Au commencement, donc, était Saint-Simon, c'est-à-dire la révélation de la comédie dans toute son étendue transversale. Pour saisir ce qui se noue, il faut faire, sans cesse et rapidement, des portraits, des « crayons » ; noter sur le vif, et montrer la sensation par rapport à l'intuition du Mal irréparable qu'elle comporte, derrière chaque attitude, chaque démarche, chaque intonation. Dubois ? « Méchant d'ailleurs avec réflexion, et par nature et par raisonnement, traître et ingrat, maître et expert aux compositions des plus grandes noirceurs, effronté à faire peur étant pris sur le fait ; désirant tout, enviant tout, et voulant toutes les dépouilles. » Le Duc d'Orléans ? « Rien ne le trompa et ne lui nuisit davantage que cette opinion qu'il s'était faite de savoir tromper tout le monde. On ne le croyait plus, lors même qu'il parlait de la meilleure foi, et sa facilité diminua fort en lui le prix de toutes choses. » Voilà, le rythme est donné, on peut grâce à lui traverser toutes les assemblées de son temps, du Temps. Saint-Simon ne présage pas nécessairement Proust, mais il lui est absolument nécessaire. Ajoutez les Mémoires d'outre-tombe et la rêverie intérieure comme couleur inventée par Chateaubriand, et vous avez les deux grandes colonnes de La Recherche. D'un côté : « Je n'ai pas craint d'écrire cette bagatelle, parce qu'il me semble qu'elle peint » (Saint-Simon). De l'autre : « Ce château, ces jardins, ces jets d'eau qui ne se taisaient ni jour ni nuit, que sont-ils devenus ? » (Chateaubriand.) Et en route.

Données fournies >>
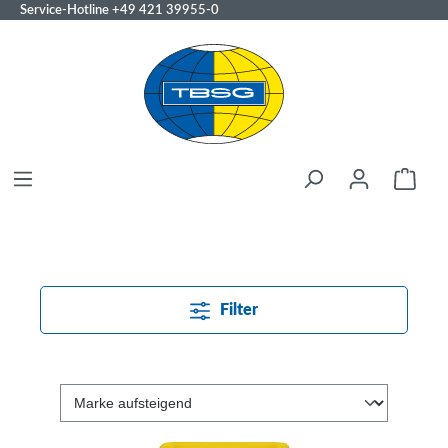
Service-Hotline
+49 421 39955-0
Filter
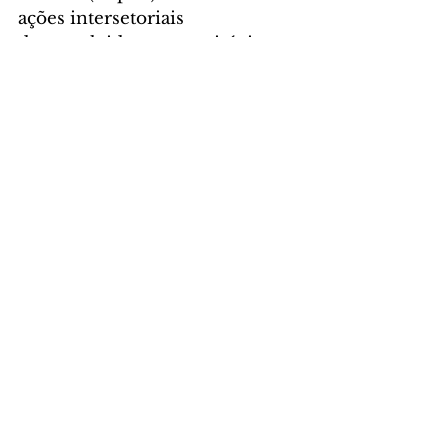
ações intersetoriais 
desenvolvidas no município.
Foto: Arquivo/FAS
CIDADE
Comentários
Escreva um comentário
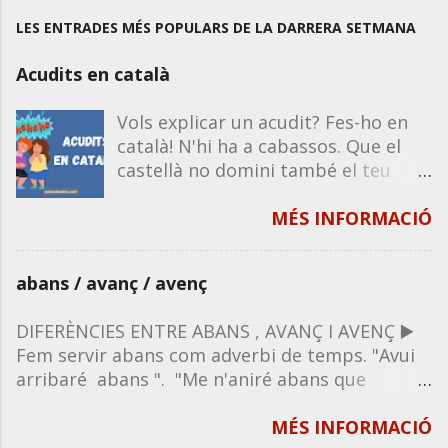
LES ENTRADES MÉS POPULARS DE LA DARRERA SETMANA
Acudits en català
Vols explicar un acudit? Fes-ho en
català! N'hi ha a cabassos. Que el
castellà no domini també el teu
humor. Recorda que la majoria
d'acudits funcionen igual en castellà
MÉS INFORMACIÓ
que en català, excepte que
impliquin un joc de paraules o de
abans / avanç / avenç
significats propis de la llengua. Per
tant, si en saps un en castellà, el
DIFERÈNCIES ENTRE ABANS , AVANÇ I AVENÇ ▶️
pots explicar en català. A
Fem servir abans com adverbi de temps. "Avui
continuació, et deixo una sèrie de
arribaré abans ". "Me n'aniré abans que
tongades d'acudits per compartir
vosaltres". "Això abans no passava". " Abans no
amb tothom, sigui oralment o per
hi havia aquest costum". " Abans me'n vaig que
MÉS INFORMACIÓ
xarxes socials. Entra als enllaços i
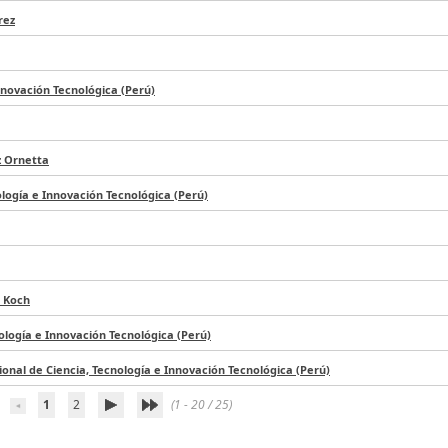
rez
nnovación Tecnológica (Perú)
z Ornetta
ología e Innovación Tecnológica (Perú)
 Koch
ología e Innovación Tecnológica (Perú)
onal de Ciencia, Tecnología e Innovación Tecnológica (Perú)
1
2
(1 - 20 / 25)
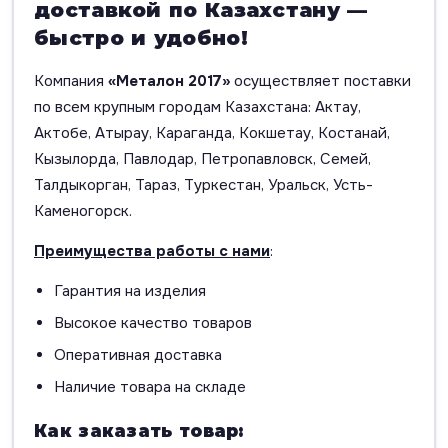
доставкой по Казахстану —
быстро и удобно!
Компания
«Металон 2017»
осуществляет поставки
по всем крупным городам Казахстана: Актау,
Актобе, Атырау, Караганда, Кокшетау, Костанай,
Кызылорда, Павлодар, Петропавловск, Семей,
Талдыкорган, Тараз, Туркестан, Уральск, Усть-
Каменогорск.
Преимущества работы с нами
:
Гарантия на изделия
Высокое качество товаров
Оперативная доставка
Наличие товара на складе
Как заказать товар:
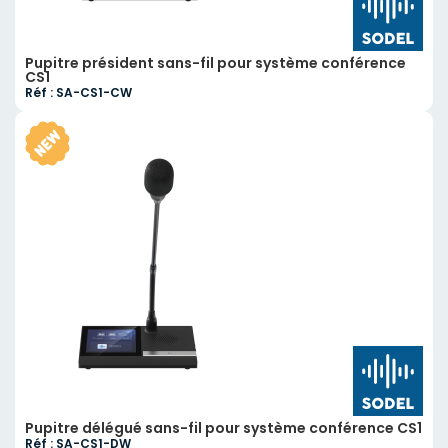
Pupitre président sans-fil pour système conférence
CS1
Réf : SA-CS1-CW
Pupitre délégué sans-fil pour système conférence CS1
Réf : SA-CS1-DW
* * *
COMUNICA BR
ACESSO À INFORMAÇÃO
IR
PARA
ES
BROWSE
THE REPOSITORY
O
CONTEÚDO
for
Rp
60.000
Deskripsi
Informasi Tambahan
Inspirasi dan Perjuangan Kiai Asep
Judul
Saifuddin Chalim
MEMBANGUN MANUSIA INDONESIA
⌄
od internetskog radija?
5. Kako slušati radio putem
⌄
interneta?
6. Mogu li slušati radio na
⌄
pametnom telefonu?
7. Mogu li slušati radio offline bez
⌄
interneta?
--
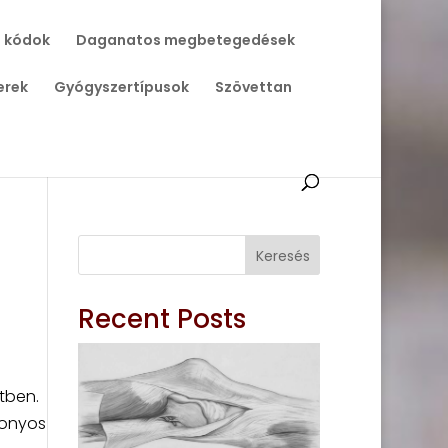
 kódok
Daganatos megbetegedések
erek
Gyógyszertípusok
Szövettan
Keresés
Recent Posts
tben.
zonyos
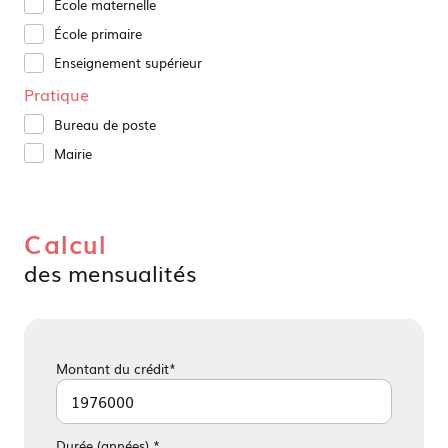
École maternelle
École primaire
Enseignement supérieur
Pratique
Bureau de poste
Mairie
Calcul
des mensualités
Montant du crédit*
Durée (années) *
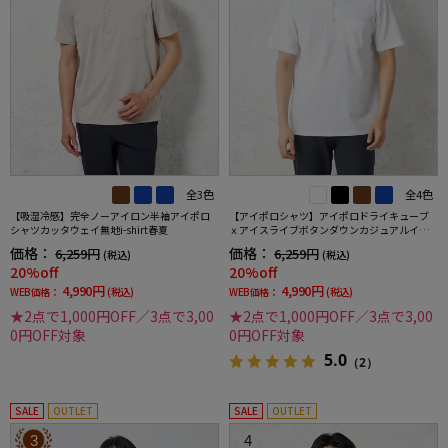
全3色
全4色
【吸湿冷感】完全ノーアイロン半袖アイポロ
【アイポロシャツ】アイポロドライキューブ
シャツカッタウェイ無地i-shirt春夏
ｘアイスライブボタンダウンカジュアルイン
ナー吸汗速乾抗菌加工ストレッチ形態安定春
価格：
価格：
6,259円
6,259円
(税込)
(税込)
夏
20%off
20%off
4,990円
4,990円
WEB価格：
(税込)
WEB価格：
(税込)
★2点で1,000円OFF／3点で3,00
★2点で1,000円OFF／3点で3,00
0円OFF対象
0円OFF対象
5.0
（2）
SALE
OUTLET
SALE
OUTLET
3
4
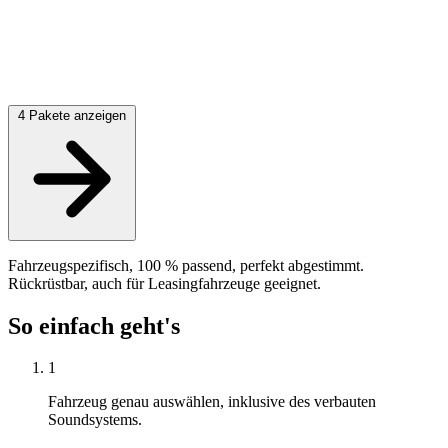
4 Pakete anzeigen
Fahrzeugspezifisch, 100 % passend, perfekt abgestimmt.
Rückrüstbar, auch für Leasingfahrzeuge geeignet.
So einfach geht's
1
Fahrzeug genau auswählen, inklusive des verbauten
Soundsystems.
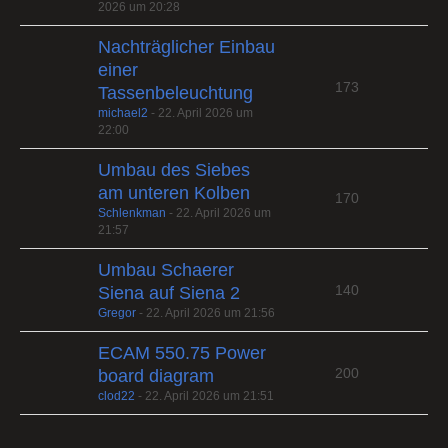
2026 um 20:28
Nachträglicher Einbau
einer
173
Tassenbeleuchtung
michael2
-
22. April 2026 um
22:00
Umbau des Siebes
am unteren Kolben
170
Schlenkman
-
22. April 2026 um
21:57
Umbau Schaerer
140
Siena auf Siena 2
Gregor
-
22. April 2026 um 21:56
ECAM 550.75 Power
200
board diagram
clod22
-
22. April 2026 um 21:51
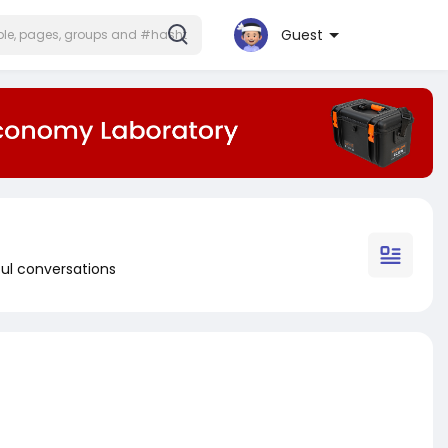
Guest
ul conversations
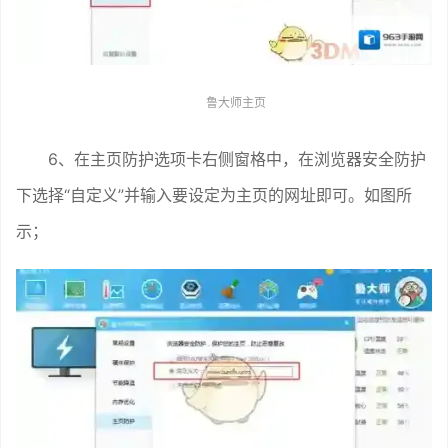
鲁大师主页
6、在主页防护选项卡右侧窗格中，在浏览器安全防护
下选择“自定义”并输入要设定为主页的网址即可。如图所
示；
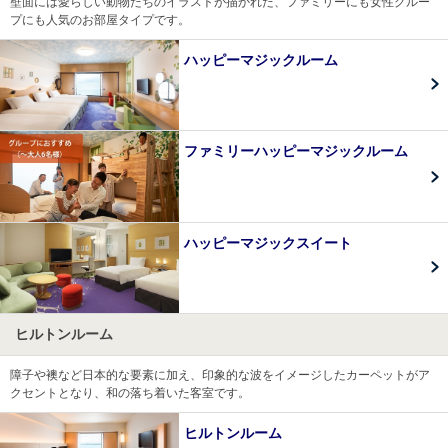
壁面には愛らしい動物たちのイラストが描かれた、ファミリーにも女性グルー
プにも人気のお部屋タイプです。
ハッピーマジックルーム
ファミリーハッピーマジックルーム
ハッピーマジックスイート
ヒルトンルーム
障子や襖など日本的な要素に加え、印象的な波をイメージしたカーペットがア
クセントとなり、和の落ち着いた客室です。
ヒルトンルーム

Comment procéder >> Prolongez le passage sur Saint-Simon, Chateaubriand et Proust à partir de sa dernière phrase, « Et en route. »

Espace de réponse >>
La grande, la stupéfiante nouveauté, c'est bien entendu Sodome et Gomorrhe. La scène fabuleuse entre Charlus et Jupien. Lisons bien : « La visite d'un insecte, c'est-à-dire l'apport de la semence d'une autre fleur, est habituellement nécessaire pour féconder une fleur... » La métaphore végétale employée par Proust nous introduit, en réalité, dans le drame et la découverte la plus bizarre de son expérience. En effet le côté « Sodome » se prête particulièrement à la description détaillée, à la précision de l'entomologiste ou de l'anatomiste. Mille et une fois, Proust revient sur les scènes de gesticulations diagonales, de mimiques, de gestes, d'appels, de malentendus que suppose l'hypothèse sodomite. Ce repérage, de sa part, et les considérations qui s'ensuivent, ont toujours un aspect critique, une tonalité de jugement négatif plus ou moins apitoyé, indulgent : il s'agit de nécessité, de loi contre-nature de la nature, de contre-société rendue inévitable par la société. Presque toujours, les situations sont vaudevillesques ou grotesques (ainsi de l'aventure entre le Prince de Guermantes et Morel). Les corps sont difformes ou laids (« l'embonpoint du baron vieillissant » ; « l'air fat, négligent, ridicule ») ; ils n'atteignent une sorte de beauté que sous l'emprise d'une détermination qui se dévoile dans leur danse hypnotique. Les « insectes » sont pris dans un magnétisme, ils n'y peuvent rien. Ce sont des employés des fleurs. Mais les fleurs elles-mêmes ? C'est là où l'audace de Proust (qu'il faudrait approfondir, aggraver) est la plus neuve : les fleurs (l'élément féminin, les « jeunes filles » comme il préfère le penser), on ne sait pas très bien ce qu'elles ressentent, ce qu'elles font. Gomorrhe est infiniment plus troublante, noire, détournée, que Sodome. La scène entre Mlle Vinteuil et son amie est une expérience traumatique pour le narrateur, pas du tout celle entre Charlus et Jupien. A l'agitation bavarde de Sodome, correspondent le silence et la dérobade de Gomorrhe. Sodome est un « moyen » de Gomorrhe. Là est la vision de Proust. Que peut faire, en effet, une fleur directement avec une autre fleur, sans l'intermédiaire d'un « insecte » ?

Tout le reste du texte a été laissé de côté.